The witness protection program certainly wouldn’t be surprised if one of their witnesses went back to their real identity after a mere four years and was subsequently killed in revenge for testimony.
Saul gives no indication whatsoever that he things Ignacio is alive, saying that someone is to blame for an action does not imply that they are currently alive, just that they were alive to take the action when it occurred. He’s not ‘confusing his tenses’, he is referring to events in the past and an ongoing condition (blame for the events) in the present tense, which is gramatically correct whether the person is alive or dead.
I’m not going to get into this much more because I had my fill of arguing about absurd English usage claims back in the great “Kim knows” war in season 2.
I don’t see his car anywhere. You’re talking about the cold open to the most recent episode, right?
I found myself fast-forwarding over a number of montages. The episode struck me as mildly interesting but overly contrived. Once Mike saw that the Sunfire had been hit, he should have checked the remaining vehicles of the thieves. Maybe he could swap the tires around to get at least one vehicle with intact wheels (or just drive on rims because what difference does it make, really?) because any of those Jeeps would be a better choice for desert driving than the Sunfire even under ideal conditions.
Of course, in retrospect, Jimmy should have rented an offroad vehicle of his own instead of bringing his crappy questionably-reliable Sunfire on a long desert drive, given the stakes of the mission.
My only real feelings of tension for the episode came near the end when I couldn’t remember what vehicle the last thief had been driving and I was afraid Kim had managed to change Lalo’s mind about telling her the details and had come looking for Jimmy, only to get sniped by Mike.
Of course, on even further retrospection, it would have been logical to leave the cash bags on the road in the path of the last thief and set up a sniper’s nest a few hundred yards away and just pick him off when he stops to investigate.

INFORMATION PROVIDED ::
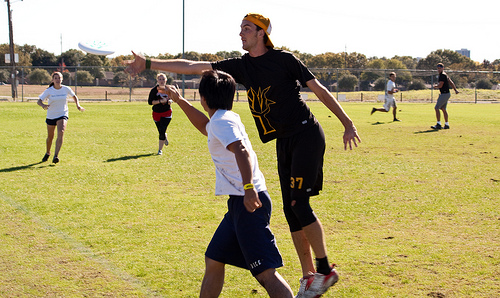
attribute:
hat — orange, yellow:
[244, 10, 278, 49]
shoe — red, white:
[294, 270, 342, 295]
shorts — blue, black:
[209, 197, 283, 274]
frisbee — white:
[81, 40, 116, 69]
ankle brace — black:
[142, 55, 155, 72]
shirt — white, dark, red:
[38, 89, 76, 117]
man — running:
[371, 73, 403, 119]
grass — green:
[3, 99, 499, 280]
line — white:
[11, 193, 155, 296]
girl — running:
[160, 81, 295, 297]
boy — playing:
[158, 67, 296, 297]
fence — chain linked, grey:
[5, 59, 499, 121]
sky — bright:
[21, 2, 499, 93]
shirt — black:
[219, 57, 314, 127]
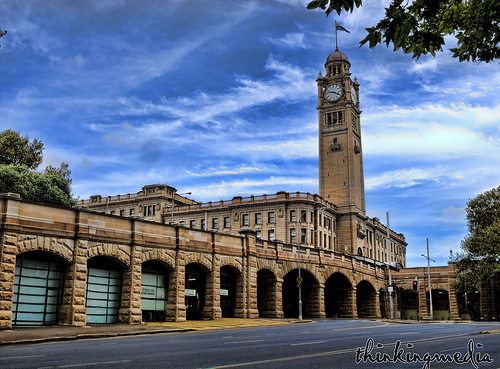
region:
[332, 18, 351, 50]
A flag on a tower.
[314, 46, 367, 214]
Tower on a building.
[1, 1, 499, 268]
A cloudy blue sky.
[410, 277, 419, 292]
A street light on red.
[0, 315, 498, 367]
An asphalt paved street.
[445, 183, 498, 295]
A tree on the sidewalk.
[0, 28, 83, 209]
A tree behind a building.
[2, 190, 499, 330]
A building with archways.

---

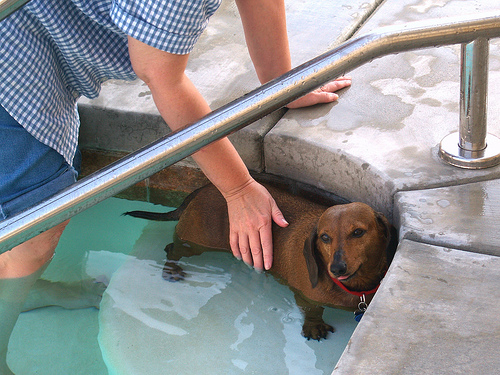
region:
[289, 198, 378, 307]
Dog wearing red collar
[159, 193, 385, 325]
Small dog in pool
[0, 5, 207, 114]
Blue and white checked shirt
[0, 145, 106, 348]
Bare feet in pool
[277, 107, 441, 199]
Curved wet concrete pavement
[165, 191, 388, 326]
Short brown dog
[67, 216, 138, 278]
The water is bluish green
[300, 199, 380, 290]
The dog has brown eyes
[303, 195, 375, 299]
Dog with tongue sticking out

ACTIVITY ::
Answer these questions from the episode discussion:
1. What car did Jimmy bring on the long desert drive?
2. In which season did the "Kim knows" war take place?
3. Near the end of the episode, whom did the writer fear Mike would snipe?

SOLUTION FOR THIS PROBLEM ::
1. His Sunfire.
2. Season 2.
3. Kim.